19 September 6.30-8pm
Remembering Through Touch: The Legacy of Mabel Todd and the Modern Dance
The name of Mabel Todd, author of The Thinking Body (1937), is associated with a long lineage of ‘ideokinetic’ practices and practitioners whose archival methods are based in tactility. This conversation between Elizabeth Dempster (Writings on Dance) and Jane Refshauge (Alexander Technique teacher and therapist) considers the influence of Todd’s work on modern and postmodern dance, asking not only how and where its influence has been felt but also why it is dance that has kept this lineage alive.
17 October 6.30-8pm
Re-visiting a Dance and Music Connection: Noa Eshkol, Notation and the Idea of a Chamber Dance
This short performance and lecture explores the work of Noa Eshkol (1924-2007), an Israeli artist influenced by musical composition and culture who developed a notation system on which she based her dance practice.

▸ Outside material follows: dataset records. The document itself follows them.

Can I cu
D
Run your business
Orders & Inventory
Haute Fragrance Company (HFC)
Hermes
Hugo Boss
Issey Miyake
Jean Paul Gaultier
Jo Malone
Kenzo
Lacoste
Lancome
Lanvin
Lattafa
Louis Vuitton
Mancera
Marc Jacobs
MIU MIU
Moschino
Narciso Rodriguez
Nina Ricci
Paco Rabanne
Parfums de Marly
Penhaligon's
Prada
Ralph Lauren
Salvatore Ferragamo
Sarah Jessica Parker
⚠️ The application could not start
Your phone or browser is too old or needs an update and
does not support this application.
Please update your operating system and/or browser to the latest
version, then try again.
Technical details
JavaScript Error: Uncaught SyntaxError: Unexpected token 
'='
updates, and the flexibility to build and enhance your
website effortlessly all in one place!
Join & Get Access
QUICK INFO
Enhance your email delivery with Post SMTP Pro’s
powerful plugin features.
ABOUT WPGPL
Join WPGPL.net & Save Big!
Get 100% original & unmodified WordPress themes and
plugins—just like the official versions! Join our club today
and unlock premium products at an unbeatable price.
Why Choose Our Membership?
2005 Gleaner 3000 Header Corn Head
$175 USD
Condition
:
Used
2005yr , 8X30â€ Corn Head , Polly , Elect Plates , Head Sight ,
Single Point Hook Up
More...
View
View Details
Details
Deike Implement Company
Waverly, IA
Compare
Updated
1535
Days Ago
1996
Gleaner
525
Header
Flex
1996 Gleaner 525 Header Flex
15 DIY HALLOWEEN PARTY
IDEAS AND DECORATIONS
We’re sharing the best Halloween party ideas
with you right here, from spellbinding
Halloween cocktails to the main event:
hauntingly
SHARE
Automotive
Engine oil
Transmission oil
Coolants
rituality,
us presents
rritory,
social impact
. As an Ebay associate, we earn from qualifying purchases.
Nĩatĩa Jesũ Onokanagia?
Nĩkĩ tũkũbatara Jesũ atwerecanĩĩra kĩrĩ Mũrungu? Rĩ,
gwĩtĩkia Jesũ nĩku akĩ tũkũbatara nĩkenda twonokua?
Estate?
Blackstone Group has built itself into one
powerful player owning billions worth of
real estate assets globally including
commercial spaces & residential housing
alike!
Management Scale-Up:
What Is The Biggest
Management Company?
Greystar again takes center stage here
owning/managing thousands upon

Join Deakin dance academic Sally Gardner as she considers how including Eshkol’s approach within the broader field of twentieth century dance modernism can bring important nuance to contemporary considerations of the choreographer, the dancer and the audience.
21 November 6.30-8pm
Dance And/In the Gallery
Recent curatorial approaches and associated discourses have placed dance and choreography within visual art paradigms, including the gallery. In this conversation between University of NSW dance academic Erin Brannigan and Australia Council 2016 Dance Fellow Brooke Stamp, the foundational elements of dance as a discipline are brought into dialogue with these recent cross disciplinary re-framings.